# Help me understand results from two different sources



## nemesis256 (Mar 27, 2021)

I did an experiment this spring with my soil test. I collected it, mixed it, and split it to sent it to two sources to compare. First is from Maine, second is from New Hampshire.

For the most part they agree. The two that stick out are P and K. Not only do they disagree with low vs optimum, but also when I try to convert the units of measurement they're way off. My googling for formulas to convert with are obviously incorrect.

So what gives?


----------



## robjak (Mar 31, 2020)

Is there more to the top one? It does not list the test extraction method.


----------



## Virginiagal (Apr 24, 2017)

Maine is using the Morgan extractant, New Hampshire is using Mehlich 3. The extractants will extract different amounts of the nutrients. The Maine results for cations are in percentages, what percentage of base cations each nutrient makes up of the total. New Hampshire is giving you ppm, parts per million.

Task requirements -
**a)** Copy everything in the soil test thread from "## Virginiagal (Apr" down to "parts per million.", renaming "Morgan extractant" to "Modified Morgan extractant".
**b)** Pick up the soil test thread where it stops and keep writing it.

Dataset content -
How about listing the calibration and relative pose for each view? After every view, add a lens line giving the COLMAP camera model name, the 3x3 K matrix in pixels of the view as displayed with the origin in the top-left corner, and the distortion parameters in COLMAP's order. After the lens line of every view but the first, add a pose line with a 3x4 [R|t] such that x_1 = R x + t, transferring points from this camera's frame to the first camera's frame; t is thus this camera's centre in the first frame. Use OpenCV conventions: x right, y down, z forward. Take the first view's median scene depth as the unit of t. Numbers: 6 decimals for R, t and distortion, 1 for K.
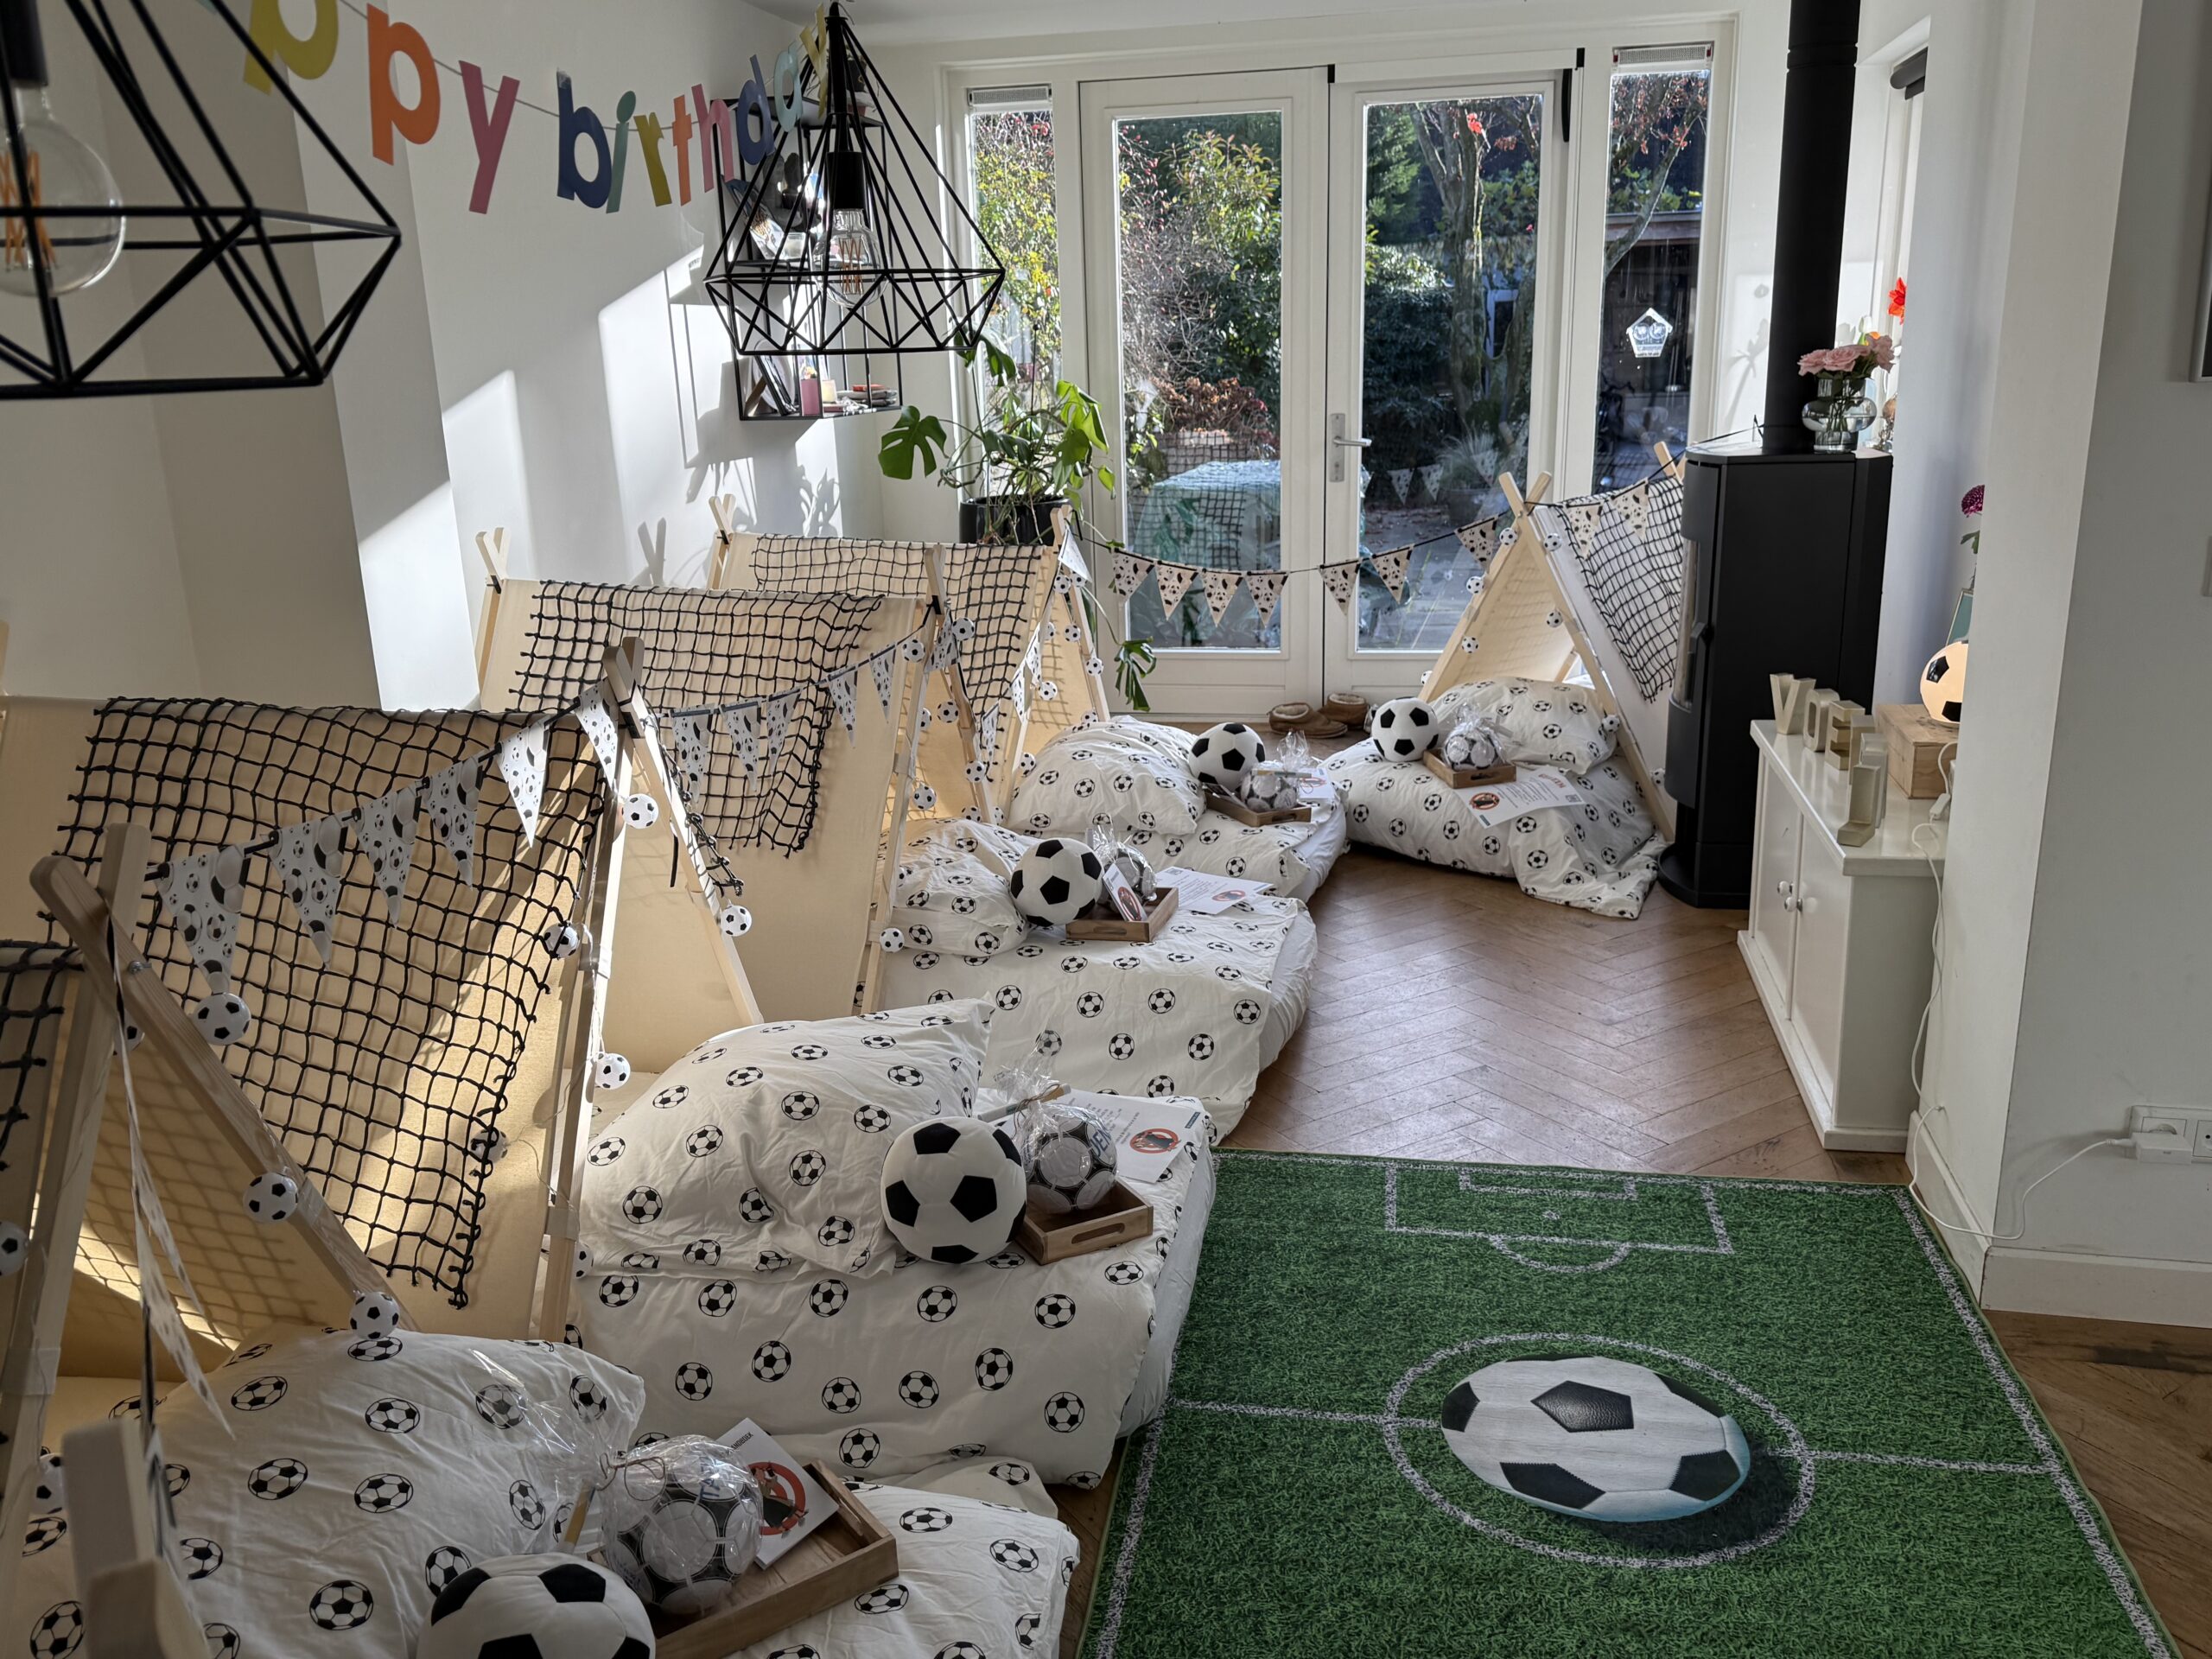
--
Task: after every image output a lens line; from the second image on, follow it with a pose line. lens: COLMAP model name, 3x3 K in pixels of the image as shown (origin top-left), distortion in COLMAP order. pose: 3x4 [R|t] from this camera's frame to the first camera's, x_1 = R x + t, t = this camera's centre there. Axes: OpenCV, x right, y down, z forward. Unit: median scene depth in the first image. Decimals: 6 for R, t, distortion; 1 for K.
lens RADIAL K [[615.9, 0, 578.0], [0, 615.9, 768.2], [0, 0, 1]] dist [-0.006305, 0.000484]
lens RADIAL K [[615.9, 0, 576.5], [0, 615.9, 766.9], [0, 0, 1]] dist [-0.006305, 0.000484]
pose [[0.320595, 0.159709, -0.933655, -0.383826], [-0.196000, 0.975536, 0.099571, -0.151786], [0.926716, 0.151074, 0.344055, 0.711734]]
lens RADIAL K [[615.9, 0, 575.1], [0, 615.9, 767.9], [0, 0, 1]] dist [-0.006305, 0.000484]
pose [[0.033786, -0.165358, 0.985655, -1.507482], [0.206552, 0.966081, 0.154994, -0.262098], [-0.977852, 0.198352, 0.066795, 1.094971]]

Response list -
**a)**
## Virginiagal (Apr 24, 2017)

Maine is using the Modified Morgan extractant, New Hampshire is using Mehlich 3. The extractants will extract different amounts of the nutrients. The Maine results for cations are in percentages, what percentage of base cations each nutrient makes up of the total. New Hampshire is giving you ppm, parts per million.

**b)**
https://umaine.edu/soiltestinglab/home/faq/
https://umaine.edu/soiltestinglab/wp-content/uploads/sites/227/2016/07/handbook.pdf
I'm guessing Maine is saying the percentage of potassium is low because your calcium and magnesium percentages are high. New Hampshire is saying you have an acceptable of potassium and isn't comparing it to the other base cations.
More reading material, see chapter 5:
http://s3.amazonaws.com/udextension/lawngarden/files/2012/10/CHAP5.pdf

How did their fertilizer recommendations compare?


----------



## nemesis256 (Mar 27, 2021)

Thanks for the response. I guess I should have included more of the report than just the levels found. Here's more of both below.



Virginiagal said:


> I'm guessing Maine is saying the percentage of potassium is low because your calcium and magnesium percentages are high. New Hampshire is saying you have an acceptable of potassium and isn't comparing it to the other base cations.


You flipped the two states BTW, the one with the colored bars is Maine. I'll go through those PDFs to try to understand better.

The recommendations for fertilizer seem different. New Hampshire (second one) kind of reads like generic recommendations, while Maine seems more personalized.


----------



## Virginiagal (Apr 24, 2017)

Yes, I was misreading. I think I must have looked at phosphorus instead of potassium for New Hampshire. New Hampshire is saying you're low in potassium.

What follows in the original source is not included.